Why did the chicken cross the Appian Way?
For aficionados of comedy, watching the documentary History of the Joke with Lewis Black - airing Monday night on the History Channel - is like traversing a minefield you're happy to cross. The suspense is in which one-liner, observation, off-the-cuff remark or nostalgic knee-slapper from childhood is going to be the one that catches you off guard and reduces you to tears. And there are plenty of auditioners, since director David Greene turns his camera on dozens of stand-ups (mostly against a white screen, as if they were in a postmodern TV commercial). The comics talk about the art of trying to get an audience to laugh, covering topics such as timing, taboo humor, bombing and the uphill struggle for female stand-ups in a mostly male world. Rant comedian Lewis Black hosts with a mixture of deference - when he's talking to peers he obviously respects - and deflating wit, as when he talks to an uptight British professor who a few years ago sought to scientifically determine the funniest joke in the world. (The winner ... isn't.)
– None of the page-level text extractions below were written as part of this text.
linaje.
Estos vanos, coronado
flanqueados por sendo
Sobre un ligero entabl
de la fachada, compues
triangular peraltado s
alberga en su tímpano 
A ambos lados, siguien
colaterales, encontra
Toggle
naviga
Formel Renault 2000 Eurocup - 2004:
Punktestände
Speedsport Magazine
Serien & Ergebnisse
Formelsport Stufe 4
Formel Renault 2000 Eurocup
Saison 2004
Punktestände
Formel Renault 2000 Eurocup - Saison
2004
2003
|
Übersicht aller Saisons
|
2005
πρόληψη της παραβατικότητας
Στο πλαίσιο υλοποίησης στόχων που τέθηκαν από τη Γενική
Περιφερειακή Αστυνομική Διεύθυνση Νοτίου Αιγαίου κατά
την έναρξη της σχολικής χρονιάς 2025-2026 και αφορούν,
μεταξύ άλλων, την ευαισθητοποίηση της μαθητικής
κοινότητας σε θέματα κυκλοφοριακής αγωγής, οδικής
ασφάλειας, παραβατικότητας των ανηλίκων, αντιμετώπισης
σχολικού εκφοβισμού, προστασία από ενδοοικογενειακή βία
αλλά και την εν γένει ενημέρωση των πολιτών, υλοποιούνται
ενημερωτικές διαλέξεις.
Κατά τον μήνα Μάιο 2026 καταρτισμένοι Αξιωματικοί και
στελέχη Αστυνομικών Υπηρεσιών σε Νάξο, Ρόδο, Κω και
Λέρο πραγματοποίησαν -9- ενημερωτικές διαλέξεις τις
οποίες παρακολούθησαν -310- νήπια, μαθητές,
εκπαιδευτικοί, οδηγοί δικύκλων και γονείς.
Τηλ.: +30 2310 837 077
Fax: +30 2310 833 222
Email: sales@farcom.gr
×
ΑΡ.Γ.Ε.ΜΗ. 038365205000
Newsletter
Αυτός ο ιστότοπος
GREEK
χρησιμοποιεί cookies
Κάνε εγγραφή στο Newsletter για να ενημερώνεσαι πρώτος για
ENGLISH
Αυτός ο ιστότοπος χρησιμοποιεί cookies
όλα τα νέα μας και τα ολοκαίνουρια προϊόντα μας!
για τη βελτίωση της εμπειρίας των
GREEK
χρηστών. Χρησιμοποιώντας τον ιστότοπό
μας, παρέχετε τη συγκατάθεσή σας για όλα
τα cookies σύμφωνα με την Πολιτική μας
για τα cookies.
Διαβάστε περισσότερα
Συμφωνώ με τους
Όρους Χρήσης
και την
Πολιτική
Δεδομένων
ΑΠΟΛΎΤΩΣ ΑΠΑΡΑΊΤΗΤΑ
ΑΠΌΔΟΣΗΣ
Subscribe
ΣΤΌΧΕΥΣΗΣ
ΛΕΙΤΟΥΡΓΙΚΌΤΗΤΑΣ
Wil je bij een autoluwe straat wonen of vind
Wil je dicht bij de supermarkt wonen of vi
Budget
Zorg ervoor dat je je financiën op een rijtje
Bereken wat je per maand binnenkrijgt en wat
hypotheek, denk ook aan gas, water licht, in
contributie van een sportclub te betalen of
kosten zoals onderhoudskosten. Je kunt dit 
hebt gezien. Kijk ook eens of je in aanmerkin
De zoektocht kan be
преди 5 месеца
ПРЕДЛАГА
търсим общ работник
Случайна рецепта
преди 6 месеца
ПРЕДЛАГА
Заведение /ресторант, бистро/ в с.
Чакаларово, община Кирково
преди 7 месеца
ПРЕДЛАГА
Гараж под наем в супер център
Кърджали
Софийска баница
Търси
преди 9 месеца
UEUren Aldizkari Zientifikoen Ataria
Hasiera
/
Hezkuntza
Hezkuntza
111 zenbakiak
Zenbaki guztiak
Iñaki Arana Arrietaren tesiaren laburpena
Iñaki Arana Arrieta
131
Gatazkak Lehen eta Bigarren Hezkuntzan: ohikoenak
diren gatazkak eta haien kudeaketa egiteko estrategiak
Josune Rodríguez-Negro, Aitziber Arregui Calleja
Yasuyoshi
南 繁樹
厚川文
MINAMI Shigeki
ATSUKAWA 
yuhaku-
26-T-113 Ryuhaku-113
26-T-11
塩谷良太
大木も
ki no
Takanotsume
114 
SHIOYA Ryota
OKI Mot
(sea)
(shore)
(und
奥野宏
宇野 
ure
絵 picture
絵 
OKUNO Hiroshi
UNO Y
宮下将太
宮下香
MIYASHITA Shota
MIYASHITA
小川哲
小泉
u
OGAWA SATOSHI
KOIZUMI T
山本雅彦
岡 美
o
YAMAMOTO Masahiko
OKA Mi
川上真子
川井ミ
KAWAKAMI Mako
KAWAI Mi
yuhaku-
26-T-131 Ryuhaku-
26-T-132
Since this is the History Channel, there are shout-outs to the street performers of ancient Sparta, a dirty-minded, 15th-century papal secretary and Freud. But mostly the film is an excuse to showcase funny people saying funny things, albeit with identifying tags that acknowledge the weight of time and experience. So under Dave Attell talking, you see: "Dave Attell, Comedian - 20 Years."
The lack of archival footage is a minus, though. When Richard Pryor is lionized, you're waiting for a performance clip that never comes, whereas there's plenty of new evidence that Gallagher still likes destroying food with oversized mallets. Legendary wordsmith and master observation comic George Carlin, in the business 52 years, is the doc's elder-statesman hero. Hailed by other interviewees as the reason they got into comedy, perhaps unsurprisingly he offers the sharpest explication of the profession's ideal - that to be clever and smart isn't about trying to make the audience think.
"That would really be the kiss of death," he says. "But I want them to know that I'm thinking."